**What needs to be done**:
In your copy, reproduce each entry exactly and include no picture.

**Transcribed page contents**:
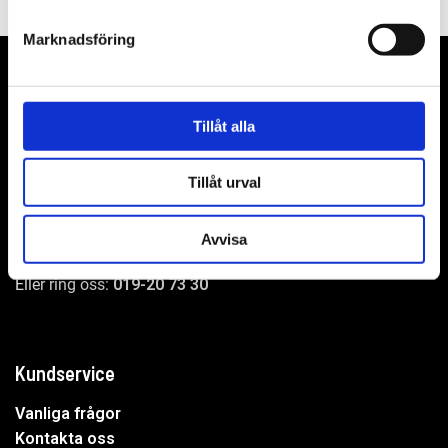
Marknadsföring
Tillåt alla
WER-agenturer AB
Adress: Elementvägen 7, 702 27 Örebro
Tillåt urval
Undrar du över något?
Avvisa
Mejla oss:
info@wer.se
Eller ring oss:
019-20 73 30
Kundservice
Vanliga frågor
Kontakta oss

**Written response**:
Marknadsföring
Tillåt alla
WER-agenturer AB
Adress: Elementvägen 7, 702 27 Örebro
Tillåt urval
Undrar du över något?
Avvisa
Mejla oss:
info@wer.se
Eller ring oss:
019-20 73 30
Kundservice
Vanliga frågor
Kontakta oss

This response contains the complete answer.